Mixture Distributions in pyro.distributions vs. Discrete Latent Variables

I saw that in addition to discrete latent variables, Pyro also allows you to specify that a variable is distributed as a mixture of distributions, for certain distributions (e.g. MixtureOfDiagNormals.) On the other hand, I get a NotImplementedError whenever I try to give a latent variable this distribution.

My guess is that since there is an correspondence between (i) latent variables that have a mixture distribution, and (ii) compositions of a discrete + continuous latent variables, and since I am using SVI, this is Pyro telling me to use (ii) and TraceEnum_ELBO. I get the same error for NUTS+MCMC.

If the above logic is correct, my question is: is there a use case for MixtureOfDiagNormals (and the mixture distributions in pyro.distributions) that is not covered by discrete latent variables?

MixtureOfDiagNormals is (or at least should be in the absence of bugs) a full-fledged distribution apart from the fact that it has limited support for batching. in particular it has a rsample method and so it can be used as a variational distribution in a guide. this is nice insofar as the resulting elbo estimator should have lower variance than would be the case if you explicitly introduced discrete latent variables.

on the other hand this is one particular distribution and can’t help if you if you want a mixture of some other component distribution (e.g. mixture of weibull distributions). in that case you generally need to introduce explicit latent variables. you then have several options. one is to enumerate them (i.e. sum them out). that’s where TraceEnum_ELBO comes in. alternatively, you can choose to not sum them out, in which case you need to introduce variational distributions in your guide for the discrete latent variables. you can then use e.g.
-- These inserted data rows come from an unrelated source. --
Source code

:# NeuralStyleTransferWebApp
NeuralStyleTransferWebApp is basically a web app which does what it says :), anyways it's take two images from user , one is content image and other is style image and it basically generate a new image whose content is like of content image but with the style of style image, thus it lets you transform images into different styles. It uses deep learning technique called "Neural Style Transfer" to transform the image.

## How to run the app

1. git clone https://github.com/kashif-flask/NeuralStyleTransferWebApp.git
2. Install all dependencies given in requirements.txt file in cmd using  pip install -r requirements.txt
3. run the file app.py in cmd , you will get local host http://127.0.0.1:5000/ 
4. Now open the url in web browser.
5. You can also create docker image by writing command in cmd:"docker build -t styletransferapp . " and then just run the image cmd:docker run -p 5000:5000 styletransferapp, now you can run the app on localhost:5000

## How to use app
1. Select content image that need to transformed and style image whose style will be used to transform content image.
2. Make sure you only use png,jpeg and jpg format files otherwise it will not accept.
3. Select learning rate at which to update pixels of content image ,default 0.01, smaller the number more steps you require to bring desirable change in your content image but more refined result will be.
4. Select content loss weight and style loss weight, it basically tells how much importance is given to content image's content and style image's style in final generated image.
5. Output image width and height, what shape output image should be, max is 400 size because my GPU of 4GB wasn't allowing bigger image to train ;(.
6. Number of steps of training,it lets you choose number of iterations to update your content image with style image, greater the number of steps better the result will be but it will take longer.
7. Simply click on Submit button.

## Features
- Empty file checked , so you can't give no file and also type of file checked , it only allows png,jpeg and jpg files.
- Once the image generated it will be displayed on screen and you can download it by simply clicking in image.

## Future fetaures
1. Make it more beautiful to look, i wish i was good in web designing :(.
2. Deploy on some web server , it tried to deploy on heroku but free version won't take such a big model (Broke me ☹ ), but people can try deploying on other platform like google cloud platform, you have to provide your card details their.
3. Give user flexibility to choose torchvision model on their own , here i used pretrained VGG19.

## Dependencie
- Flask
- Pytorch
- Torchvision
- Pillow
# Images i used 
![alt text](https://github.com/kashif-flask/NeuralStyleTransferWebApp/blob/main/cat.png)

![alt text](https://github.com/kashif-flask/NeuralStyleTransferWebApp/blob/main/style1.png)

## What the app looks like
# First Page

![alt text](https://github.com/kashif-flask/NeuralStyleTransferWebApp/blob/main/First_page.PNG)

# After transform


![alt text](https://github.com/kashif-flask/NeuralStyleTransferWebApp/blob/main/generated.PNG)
Trace_ELBO but you will likely experience large variance elbo estimators due to the use of so-called score function gradients (as explained in SVI Part III). depending on the dimension and other details of the problem this is either a small annoyance (slows down convergence) or catastrophically bad.

finally NUTS only works on continuous distributions and so the only option there is to sum out any discrete latent variables. this may or may not be tractable depending on the model.